Court upholds RICO claims against Puerto Rico utility

Judge Jay A. García-Gregory (prd.uscourts.gov)

Judge Jay A. García-Gregory (prd.uscourts.gov)

SAN JUAN, Puerto Rico — A US District Judge overseeing a class-action lawsuit against Puerto Rico Electric Power Authority (PREPA) and the world’s largest fuel oil suppliers for perpetuating an extensive fuel oil fraud has upheld claims that the defendants violated the Racketeer Influenced and Corrupt Organizations Act (RICO) and denied motions to dismiss the suit.

According to Hagens Berman, a consumer-rights class-action law firm, the order from Judge Jay Garcia-Gregory on Tuesday denied motions to dismiss from the majority of the suit’s 20 defendants, allowing RICO claims to continue against PREPA, Shell Oil, Petrobras, Alchem and various other laboratories and fuel oil suppliers.

“This order is a major victory for the nearly 1.5 million PREPA customers who were defrauded through this complex and deeply entrenched scheme,” said Steve Berman, managing partner of Hagens Berman. “Residents and businesses were overcharged to the tune of $1 billion by these corrupt, greedy organizations, and we are pleased that the court agrees that they should be held to answer for their actions.”

It is likely that the court’s ruling will reinforce questions as to the apparent failure of the local FBI office and the US Attorney in Puerto Rico to pursue any investigation into these allegations, especially in the face of a 23-page legislative report released by the government of Puerto Rico on June 24, 2015, which outlines how government officials in Puerto Rico conspired with Wall Street firms to commit $11 billion dollars in financial fraud.

According to the legislative report itself, PREPA paid previous bondholders with capital received from new investors, which is the classic hallmark of a Ponzi scheme.

In the original RICO action, filed February 24, 2015 in the US District Court for the District of Puerto Rico, Puerto Rico residents and businesses accused PREPA and 20 total defendants of perpetuating an extensive fuel oil fraud, resulting in users of electricity in Puerto Rico being overcharged by more than $1 billion dollars for electricity since 2002.

The suit states the defendants received kickbacks and payments for colluding to raise fuel oil prices that were directly passed to users of electricity, by agreeing to use non-complaint fuel oil and falsifying lab tests.

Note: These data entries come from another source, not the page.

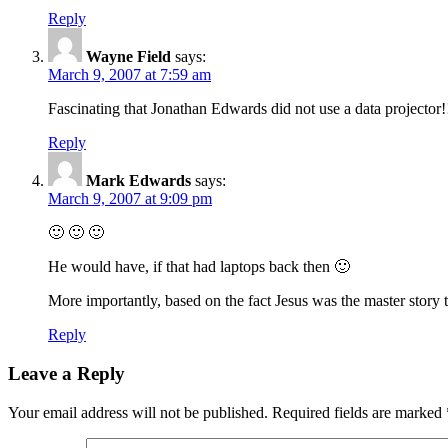
Reply
Wayne Field
says:
March 9, 2007 at 7:59 am
Fascinating that Jonathan Edwards did not use a data projector!
Reply
Mark Edwards
says:
March 9, 2007 at 9:09 pm
🙂 🙂 🙂
He would have, if that had laptops back then 🙂
More importantly, based on the fact Jesus was the master story 
Reply
Leave a Reply
Your email address will not be published.
Required fields are marked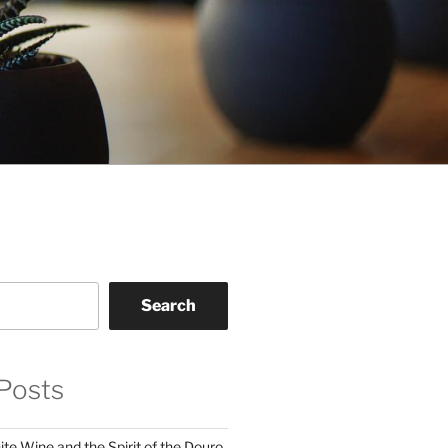
Search
Posts
te Wine and the Spirit of the Douro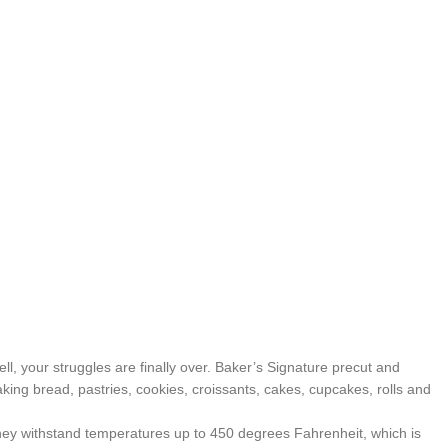
, your struggles are finally over. Baker’s Signature precut and
baking bread, pastries, cookies, croissants, cakes, cupcakes, rolls and
y withstand temperatures up to 450 degrees Fahrenheit, which is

The order from Judge Garcia-Gregory stated, “Plaintiffs’ allegations against PREPA are extensive,” denying PREPA’s motion to dismiss on grounds that it is a co-conspirator with responsibility for inflating the fuel’s price. “Plaintiffs have successfully shown this by alleging that the three groups of participants — the Fuel Oil Supplier Participants, the PREPA Participants, and the Laboratory Participants — all coordinated together for the common purpose of falsifying laboratory results to pass off Non-compliant Fuel Oil as Compliant Fuel Oil.”

Attorneys allege that PREPA – one of the largest public power agencies in the United States – fraudulently agreed to accept millions of barrels of fuel oil that did not meet specifications of contracts between PREPA and its oil suppliers, or specifications set by the EPA. PREPA accepted this non-compliant fuel oil and the laboratories certified the fuel oil as compliant in exchange for kickbacks and commissions from the fuel oil suppliers, according to the complaint. PREPA served approximately 1.5 million customers in 2012.

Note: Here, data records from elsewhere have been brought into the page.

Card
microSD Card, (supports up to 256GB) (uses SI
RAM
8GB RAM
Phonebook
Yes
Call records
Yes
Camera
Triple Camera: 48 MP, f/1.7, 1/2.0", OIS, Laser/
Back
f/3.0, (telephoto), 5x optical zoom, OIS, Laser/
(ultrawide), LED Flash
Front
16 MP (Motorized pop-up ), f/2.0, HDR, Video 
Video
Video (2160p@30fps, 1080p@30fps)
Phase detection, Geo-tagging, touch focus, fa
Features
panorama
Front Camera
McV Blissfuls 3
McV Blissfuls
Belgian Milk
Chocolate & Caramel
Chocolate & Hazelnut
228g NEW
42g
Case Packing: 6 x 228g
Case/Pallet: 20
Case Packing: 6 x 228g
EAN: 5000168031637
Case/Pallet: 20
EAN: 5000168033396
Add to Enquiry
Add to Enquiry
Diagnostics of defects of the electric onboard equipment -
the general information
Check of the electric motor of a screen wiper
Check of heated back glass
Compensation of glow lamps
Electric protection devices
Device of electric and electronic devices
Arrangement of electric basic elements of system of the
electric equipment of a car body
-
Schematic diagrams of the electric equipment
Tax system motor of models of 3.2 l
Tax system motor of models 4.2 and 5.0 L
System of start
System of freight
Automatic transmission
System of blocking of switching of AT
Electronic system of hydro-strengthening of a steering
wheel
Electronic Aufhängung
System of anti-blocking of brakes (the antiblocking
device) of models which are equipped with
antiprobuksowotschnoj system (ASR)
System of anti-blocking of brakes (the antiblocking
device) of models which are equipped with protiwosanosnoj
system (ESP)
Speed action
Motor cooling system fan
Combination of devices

“I am not surprised to see the courts uphold the RICO lawsuits. I have maintained all along that a second year law student could use the RICO and anti-trust statues to prosecute this criminal enterprise. Collusion between the municipal agencies, the rating agencies and Wall Street’s biggest banks are a mathematical certainty. The odds that all three participants came to the same wrong conclusions are a factor of 107. In other words, it is impossible these are random events,” said Richard Lawless, the CEO of Commercial Solar Power, Inc., a company that was reportedly forced into bankruptcy by what he described as the “bizarre behaviour” of PREPA.

In recent developments in the case, plaintiffs alleged that Alchem, a laboratory named in the suit’s laundry list of defendants, switched its testing methodology to satisfy PREPA on December 31, 2010, and that it used the new testing methodology to falsify test results for every PREPA sample tested after this date. Plaintiffs point to contrasting sample pages of Alchem’s log book dated before the change in testing methodology and after the change, showing the log book page before the change in testing methodology reflects that every sample tested was rendered non-compliant, whereas the two log book pages after the change show that every sample tested was deemed compliant.

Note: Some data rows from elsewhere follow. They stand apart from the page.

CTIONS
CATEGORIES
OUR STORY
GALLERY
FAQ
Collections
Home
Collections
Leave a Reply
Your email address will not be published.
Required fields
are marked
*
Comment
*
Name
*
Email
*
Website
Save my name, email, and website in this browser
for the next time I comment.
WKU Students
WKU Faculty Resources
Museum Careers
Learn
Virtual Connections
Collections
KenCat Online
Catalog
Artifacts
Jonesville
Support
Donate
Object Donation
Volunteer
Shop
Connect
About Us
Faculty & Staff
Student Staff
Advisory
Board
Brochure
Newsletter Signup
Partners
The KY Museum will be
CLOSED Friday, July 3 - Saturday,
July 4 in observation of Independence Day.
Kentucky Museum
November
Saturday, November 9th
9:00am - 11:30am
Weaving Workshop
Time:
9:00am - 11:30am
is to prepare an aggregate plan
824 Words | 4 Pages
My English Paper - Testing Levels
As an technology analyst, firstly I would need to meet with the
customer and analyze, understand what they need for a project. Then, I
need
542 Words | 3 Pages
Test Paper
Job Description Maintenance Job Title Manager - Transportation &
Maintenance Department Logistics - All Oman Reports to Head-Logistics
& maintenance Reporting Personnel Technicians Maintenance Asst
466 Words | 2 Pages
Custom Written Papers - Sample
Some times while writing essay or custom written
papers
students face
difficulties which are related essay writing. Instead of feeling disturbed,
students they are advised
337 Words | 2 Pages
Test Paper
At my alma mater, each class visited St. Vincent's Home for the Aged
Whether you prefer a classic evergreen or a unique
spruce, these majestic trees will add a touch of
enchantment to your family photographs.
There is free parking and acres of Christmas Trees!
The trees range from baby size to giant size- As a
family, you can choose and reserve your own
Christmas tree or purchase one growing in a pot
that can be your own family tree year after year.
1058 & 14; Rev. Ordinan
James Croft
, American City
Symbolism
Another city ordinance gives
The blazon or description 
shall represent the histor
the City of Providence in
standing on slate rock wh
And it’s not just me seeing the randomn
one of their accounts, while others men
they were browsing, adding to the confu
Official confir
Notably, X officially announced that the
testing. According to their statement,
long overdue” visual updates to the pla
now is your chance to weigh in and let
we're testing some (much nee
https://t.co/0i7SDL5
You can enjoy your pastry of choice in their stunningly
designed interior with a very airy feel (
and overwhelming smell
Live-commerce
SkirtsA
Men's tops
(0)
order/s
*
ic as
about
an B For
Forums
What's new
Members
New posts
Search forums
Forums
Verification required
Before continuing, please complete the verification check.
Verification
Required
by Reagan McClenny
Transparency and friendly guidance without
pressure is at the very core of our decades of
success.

“Based on Plaintiffs’ new allegations, the Court finds that Plaintiffs have adequately pled that Alchem committed two or more RICO predicates and thus have alleged Alchem’s participation in a ‘pattern of racketeering activity,’” Judge Garcia-Gregory stated.

The suit seeks to recover out-of-pocket losses, compensatory damages and punitive damages for plaintiffs under the RICO Act and for the disgorgement of profits under the common law of unjust enrichment.